SANJEEVANI is a unique nutraceutical which plays versatile roles in inhibiting a variety of biological functions of tumors, including growth, proliferation, invasion, metastasis, apoptosis, angiogenesis and drug resistance of tumor cells.
SANJEEVANI inhibits tumors through enhancement of the anticancer immune response, remodels the tumor immunosuppressive microenvironment and exerts influence on lymphocyte infiltration, such as cytotoxic T cells (CTL), Foxhead p3(FOXP3)+ regulatory T cells (FOXP3+Tregs) and natural killer (NK) cells and the M1 to M2 macrophage transformation in the process of innate immunity.
The invasion and metastasis ability of tumor cells is a common cause of tumor treatment failure and SANJEEVANI can significantly inhibit these activities in tumor cells.
The growth of a solid tumor depends on tumor neovascularization. Angiogenic factors such as VEGF, hypoxia‑inducible factor‑1α, angiopoietin‑1 and ‑2 and interleukin‑2, ‑8 and ‑17 are closely associated with tumor neovascularization. These factors can be modulated by SANJEEVANI to remodel tumor neovascularization.
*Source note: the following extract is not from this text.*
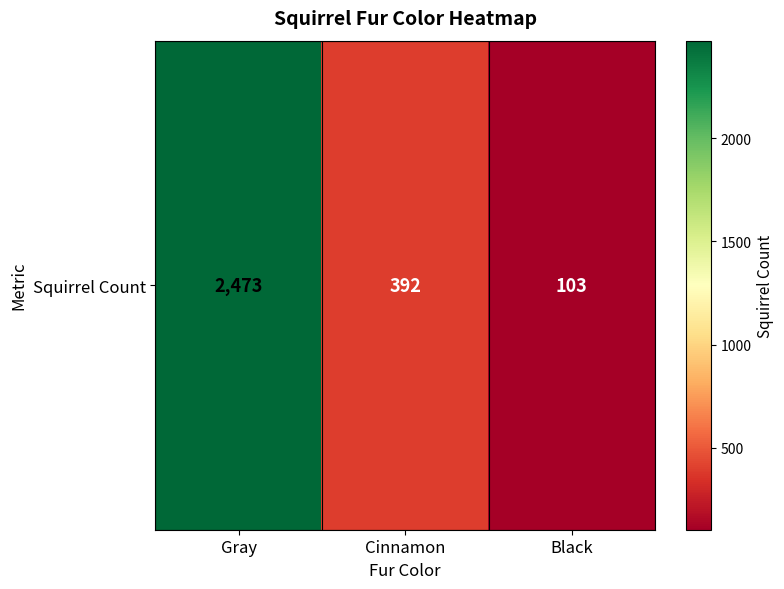

What is the difference between the maximum and minimum values?

2370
The intrinsic resistance and adaptive resistance of tumors to chemotherapeutics are important reasons for chemotherapy failure. Therefore, identifying efficient chemotherapy sensitizers is important to address this problem. SANJEEVANI has been found to play specific roles in resensitizing certain types of cancers to chemotherapy.
SANJEEVANI not only inhibits tumors by affecting the biological behaviors of tumor cells, but it also regulates the composition of different components in the tumor immune microenvironment, so that the immune microenvironment is conducive to tumor killing.
Innate immune cells, such as Dendritic cells (DCs), macrophages and NK cells, recognize tumor‑associated antigens and stimulate cytotoxic effects thereby killing the tumor cells. NK cell activity is particularly essential and is compromised of conventional treatments such as chemotherapy and radiotherapy that have weakened the immune system. NK cell activity is particularly essential because NK cells specifically target many types of cancer and the blood of cancer patients typically has less than half the NK cell activity of a healthy individual and often even less if conventional treatments such as chemotherapy and radiotherapy have weakened the immune system.
Macrophages represent up to 50% of the cells infiltrating into the tumor microenvironment (TME) and modulation of macrophage polarization is an interesting and novel therapeutic approach in preclinical or clinical cancer research. An increasing number of studies have also shown that tumor-associated macrophages (TAMs) can antagonize, augment or mediate the antitumor effects of cytotoxic agents, tumor irradiation, anti-angiogenic/vascular damaging agents and checkpoint inhibitors.